ISO 13485 Certification & Consulting Services
What is ISO 13485 Certification?
ISO 13485:2016 is an internationally recognized standard that defines the requirements for a quality management system (QMS) specific to the medical devices industry. It ensures the consistent design, production, installation, and delivery of safe and effective medical devices.
ISO 13485 is important because it enhances the credibility and compliance of medical device manufacturers by meeting global regulatory and customer requirements.
- Risk Management
- Design control
- Document management
- Corrective and preventive actions (CAPA)
- Regulatory compliance
Cost of ISO 13485 Certification
The cost of ISO 13485 Certification depends on several factors such as the size, complexity, and current quality system of the organization, ensuring it’s tailored to specific business needs.

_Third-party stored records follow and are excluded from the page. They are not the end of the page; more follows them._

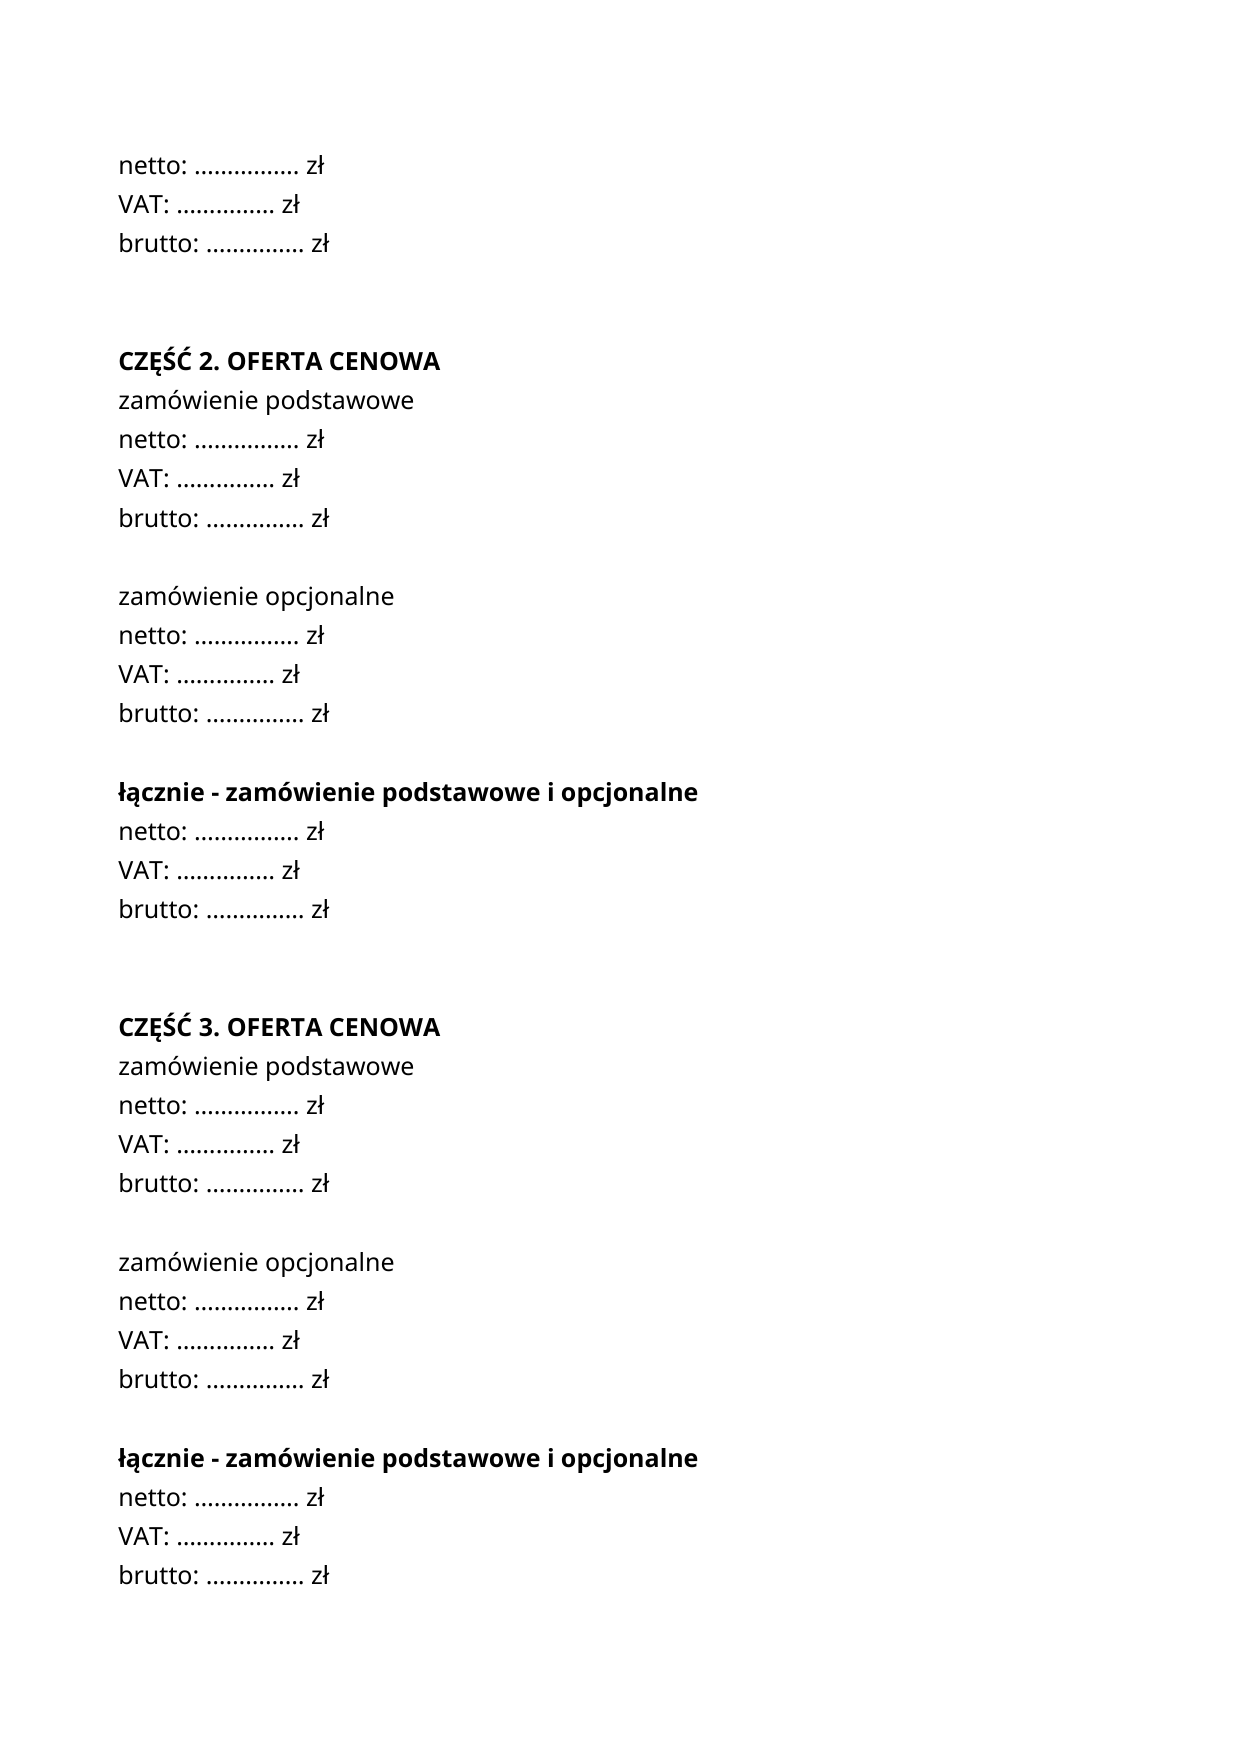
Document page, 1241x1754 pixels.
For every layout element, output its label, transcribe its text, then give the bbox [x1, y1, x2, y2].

list netto: ……………. zł [118, 1479, 1033, 1513]
list brutto: …………… zł [118, 226, 1033, 260]
list VAT: …………… zł [118, 1127, 1033, 1161]
list VAT: …………… zł [118, 657, 1033, 691]
list CZĘŚĆ 2. OFERTA CENOWA [118, 343, 1033, 378]
list netto: ……………. zł [118, 1088, 1033, 1122]
list zamówienie opcjonalne [118, 1244, 1033, 1278]
list netto: ……………. zł [118, 618, 1033, 652]
list VAT: …………… zł [118, 1518, 1033, 1553]
list VAT: …………… zł [118, 461, 1033, 495]
list VAT: …………… zł [118, 1323, 1033, 1357]
list brutto: …………… zł [118, 500, 1033, 534]
list brutto: …………… zł [118, 892, 1033, 926]
list netto: ……………. zł [118, 1283, 1033, 1318]
list netto: ……………. zł [118, 422, 1033, 456]
list zamówienie podstawowe [118, 383, 1033, 417]
list netto: ……………. zł [118, 813, 1033, 848]
list brutto: …………… zł [118, 1166, 1033, 1200]
list brutto: …………… zł [118, 1558, 1033, 1592]
list netto: ……………. zł [118, 148, 1033, 182]
list brutto: …………… zł [118, 1362, 1033, 1396]
list zamówienie podstawowe [118, 1048, 1033, 1083]
list brutto: …………… zł [118, 696, 1033, 730]
list VAT: …………… zł [118, 853, 1033, 887]
list łącznie - zamówienie podstawowe i opcjonalne [118, 1440, 1033, 1474]
list VAT: …………… zł [118, 187, 1033, 221]
list łącznie - zamówienie podstawowe i opcjonalne [118, 774, 1033, 808]
list zamówienie opcjonalne [118, 578, 1033, 613]
list CZĘŚĆ 3. OFERTA CENOWA [118, 1009, 1033, 1043]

Builds global recognition and customer trust
Ensures regulatory compliance and quality consistency
Improves product safety and performance
Enhances operational efficiency and risk management
- Maintaining the safety and effectiveness of medical devices
- Achieving consistent quality outcomes
- Ensuring regulatory compliance
- Fostering continuous improvement in quality management systems
Why Choose Qualitcert for ISO 13485 Certification?
Achieve excellence in medical device quality with ISO 13485 Certification Services by Qualitcert. Our expert consultants help organizations implement effective quality management systems that comply with international medical device regulations. Gain customer confidence, ensure safety, and open global market access with our tailored certification support.